La modernidad de Muccino no debe ser confundida con los vaivenes
de un debutante apresurado. La orquestación escénica de El último
beso es tan calculada como precisa. El vértigo con el que está
filmada es la única forma de no tomar distancia de los protagonistas, de
llevar esa pasión de los personajes a la platea estática. Y el estilo
vehiculiza al contenido. La sensación de que todo hay que decidirlo ya,
ahora o nunca, y luego correr hacia la próxima encrucijada y volver a
elegir, con las pulsaciones del corazón y las pulsiones del deseo.
Hace un par de años ví una película que está en las antípodas de
los films de Muccino: Madre e hijo, de Alexander Sokurov. No me
enteré de que había que ir con almohada, y me encontré en la butaca
presenciando un largometraje que parecía introducir una rara novedad
técnica: el agotamiento del plano hecho película. La indignación
resultante me impidió alcanzar el estado alfa, pero los parpadeos fueron
interminables. Cuando todo terminó, me acerqué a mirar el afiche,
tratando de convencerme de que no lo había visto antes de ingresar en la
sala. La cantidad de críticos extasiados de placer había obligado a la
distribuidora a resumir las opiniones en puntajes –¡9!, ¡10!, ¡11!–
y alguna que otra palabra. Una frase se destacaba por tamaño... y por
tamaña estupidez: ¡¡¡UN CANTO A LA VIDA!!! fue la oración que repetí
enervado a quien se me cruzara durante las semanas siguientes.

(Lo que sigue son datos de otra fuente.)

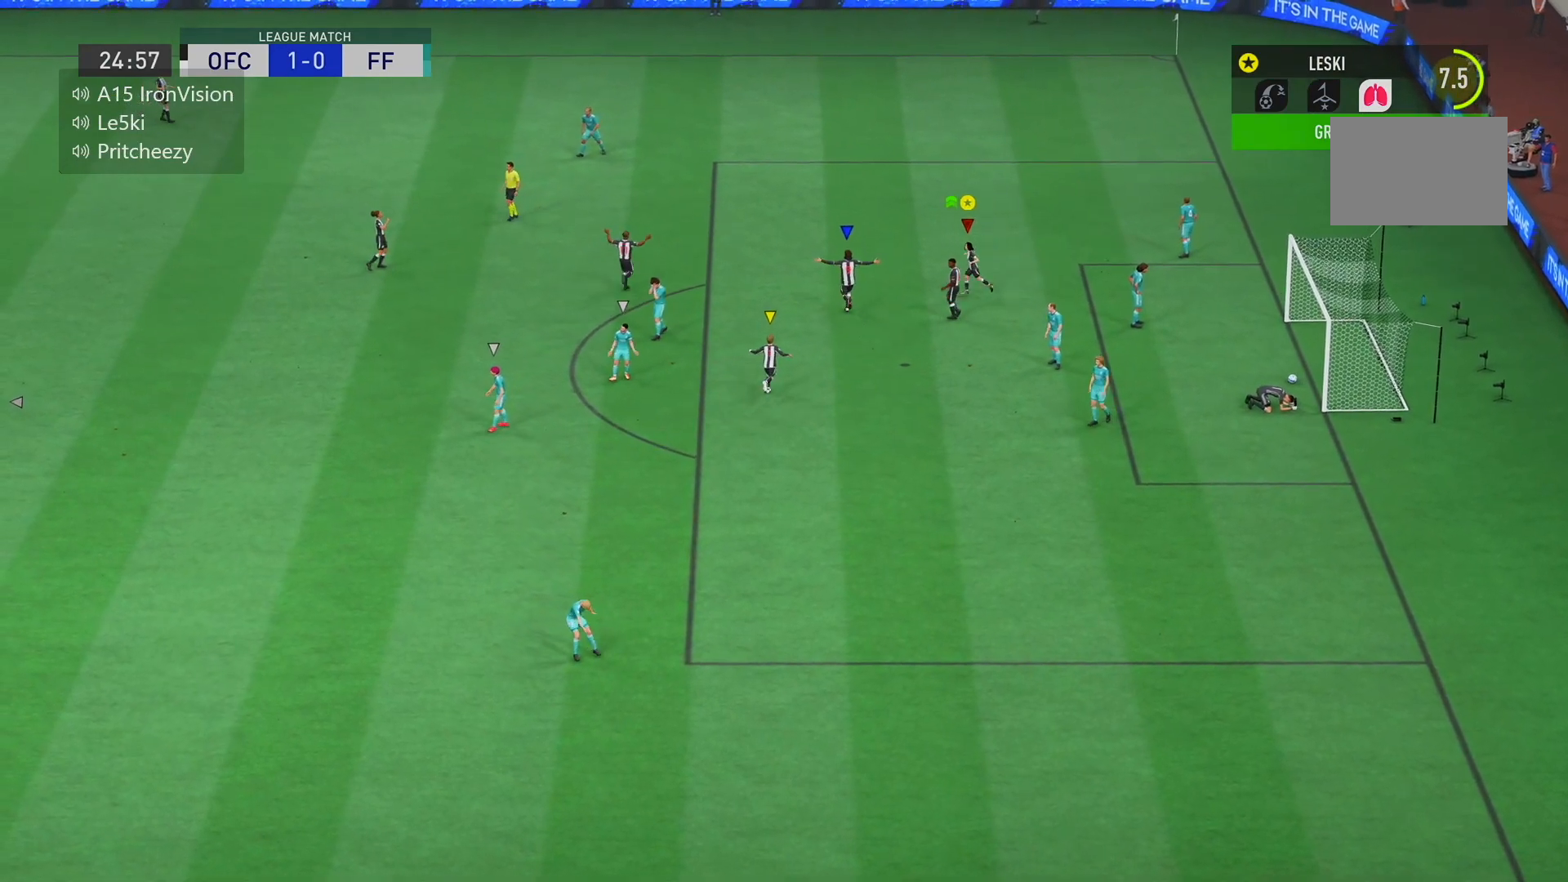
{"buttons": [], "left_stick": "left", "right_stick": "center", "events": []}
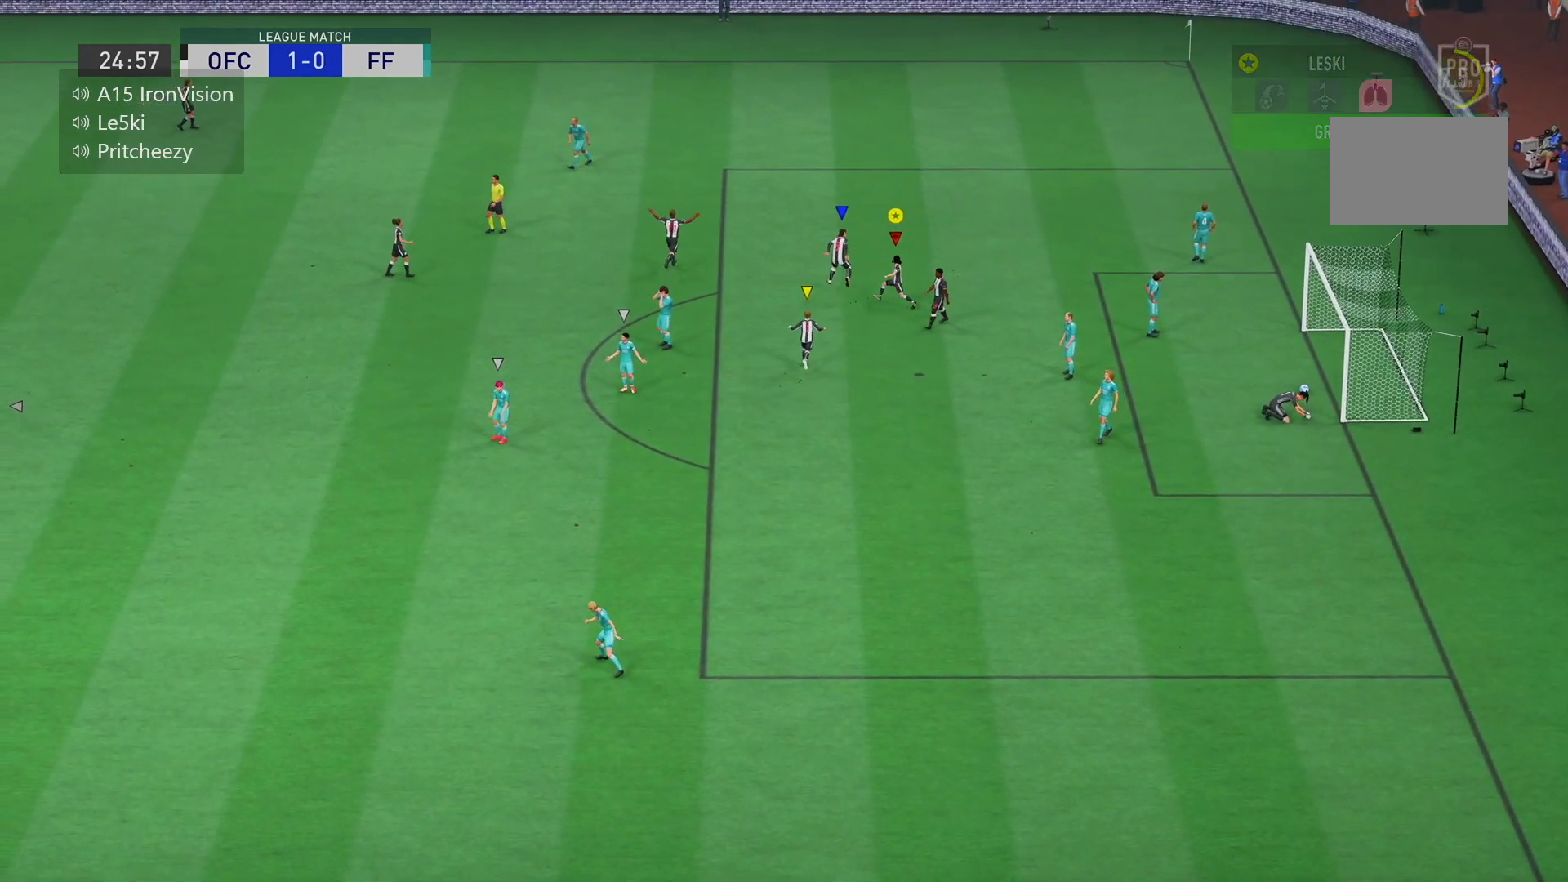
{"buttons": [], "left_stick": "left", "right_stick": "center", "events": []}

Hoy, tras el permanente electroshock que me aplicó Muccino durante
casi dos horas, he vuelto a perder la cabeza por una película. Pero esta
vez la frase mencionada le cae como anillo al dedo. Ganas de vivir –el
ahora, el instante– es lo que reflejan los personajes de El último
beso, reflejo que atraviesa al espectador como un rayo alucinante.
Pero cuando baje el telón, cuando se enciendan las luces, saldrá agitado
de la sala con la misma necesidad de búsqueda inmediata de los
personajes. Corran a verla, tal vez nos crucemos en el cine.